I didn’t actually intend to make this a regular Friday feature, but it’s a reasonably good frivolous weekend thing to post, so I’ll do another mix tape post while I keep an eye on the electronically-submitted lab reports trickling in.

This is one of a pair of tapes I made to listen to while working on my PhD thesis. The title here comes from the LaTeX spell-checker I was using at the time– I’m inordinately amused by the name. It’s as if the Lady of the Lake, her arm clad in purest glittering samite, reached up out of the water and lobbed me a bug-fix, signifying that I, Arthur, was to rule Britain somewhat more efficiently, without the rare bug that caused saves to fail under system 6 while running over an AplleTalk network.

Side One

  • “This Time,” The Verve. Off Urban Hymns, an odd little tune with weird bleeps, synthesized drum beats, and echo effects on the vocals. Weirdly catchy all the same.

  • “Rebirth of Cool,” the Afghan Whigs. This is the extended remix version off the Uptown Avondale, not the hidden track on Congregation. Mostly because the bass riff on this version R00LZ.

  • “Make It Always Be Too Late,” Del Amitri. A creepily atmospheric song, that really doesn’t sound like any of their other stuff. The “tape running down” effect at the start makes a nice segue from the drum-machine-o-rama of the preceding tunes.

  • “Lullabye,” Shawnn Mullins. The song with the half-spoken verses and the soaring falsetto “everything’s gonna be alright” chorus. Yeah, it’s cheesey.

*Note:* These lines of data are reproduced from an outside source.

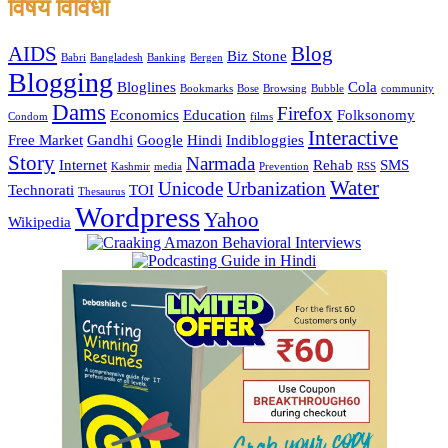
विषय विविधा
AIDS
Blog
Biz Stone
Babri
Bangladesh
Banking
Bergen
Blogging
Bloglines
Cola
Bookmarks
Bose
Browsing
Bubble
community
Dams
Firefox
Economics
Education
Folksonomy
Condom
films
Interactive
Free Market
Gandhi
Google
Hindi
Indibloggies
Story
Narmada
Internet
Rehab
SMS
Kashmir
media
Prevention
RSS
Water
Unicode
Urbanization
Technorati
TOI
Thesaurus
Wordpress
Yahoo
Wikipedia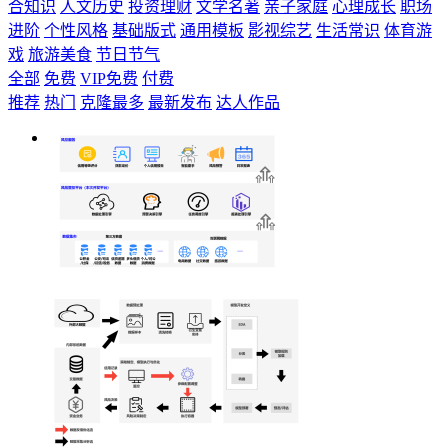
合知识
人文历史
投资理财
文学名著
亲子家庭
心理成长
职场
进阶
个性风格
基础版式
通用模板
影视综艺
生活常识
体育游
戏
旅游美食
节日节气
全部
免费
VIP免费
付费
推荐
热门
克隆最多
最新发布
达人作品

  • “The Sweetest Thing,” U2. The obligatory previously unreleased track stuck on their greatest hits package, which reminded everyone (including Bono) that U2′s whole strength as a band lay in being painfully earnest. The whole postmodern ironic thing was just really unfortunate.

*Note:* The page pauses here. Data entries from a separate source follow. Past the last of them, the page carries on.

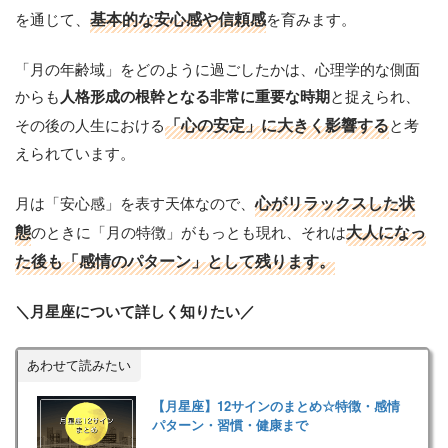
を通じて、
基本的な安心感や信頼感
を育みます。
「月の年齢域」をどのように過ごしたかは、心理学的な側面
からも
と捉えられ、
人格形成の根幹となる非常に重要な時期
その後の人生における
「心の安定」に大きく影響する
と考
えられています。
月は「安心感」を表す天体なので、
心がリラックスした状
態
のときに「月の特徴」がもっとも現れ、それは
大人になっ
た後も「感情のパターン」として残ります。
＼月星座について詳しく知りたい／
あわせて読みたい
【月星座】12サインのまとめ☆特徴・感情
パターン・習慣・健康まで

  • “Singing in My Sleep,” Semisonic. This was new-ish when I went to Japan, and it’s one of those songs I’ve come to associate with being in a cramped little apartment in a foreign country. occasionally pausing to wonder just what on earth I was doing there.

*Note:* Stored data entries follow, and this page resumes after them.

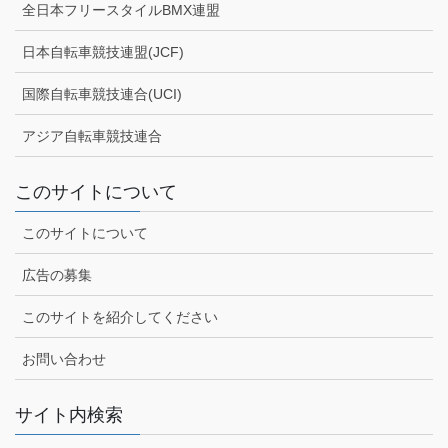
全日本フリースタイルBMX連盟
日本自転車競技連盟(JCF)
国際自転車競技連合(UCI)
アジア自転車競技連合
このサイトについて
このサイトについて
広告の募集
このサイトを紹介してください
お問い合わせ
サイト内検索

  • “Gravity Fails,” the Bottle Rockets. Off The Brooklyn Side, a more or less straight-ahead rock song, with lyrics that almost sound improvised. It should’ve sold a million copies, but that’s the music business for you.

  • “Just Dropped In (To See What Condition My Condition Was In),” Kenny Rogers. Yes, that Kenny Rogers. Who knew? The bowling-alley dream sequence in The Big Lebowski is one of the funniest things ever, so I needed to own the song.

  • “She Came In Through the Bathroom Window,” the Beatles. One of the few songs from the second side of Abbey Road that can stand by themselves. The lyrics hover on the edge of actually meaning something, but always slip away at the last moment.

  • “Window Seat,” John Wesley Harding. The best singer-songwriter ever to name himself after a Dylan album. I saw him play this song (among others) in the basement of the Borders in Gaithersburg, MD, and was sold.

  • “Without You,” the Pietasters. Happy, bouncy ska. Just because.

  • “Dance the Night Away,” the Mavericks. Slightly skewed country music, dressed up with mariachi brass. It works much better than you might think. Also, one of the band pictures looks an awful lot like a Steven Brust author photo.

  • “Bring it on Home to Me,” Sam Cooke. Kate finds the lyrics creepy, but I really like this tune– a wonderfully spare arrangement, with Cooke’s unmistakable voice front and center, pleading for a lover to return.

  • “Hang Down Your Head,” Tom Waits. From one of the best voices in the business, to one of the worst. Though he’s actually fairly tuneful here.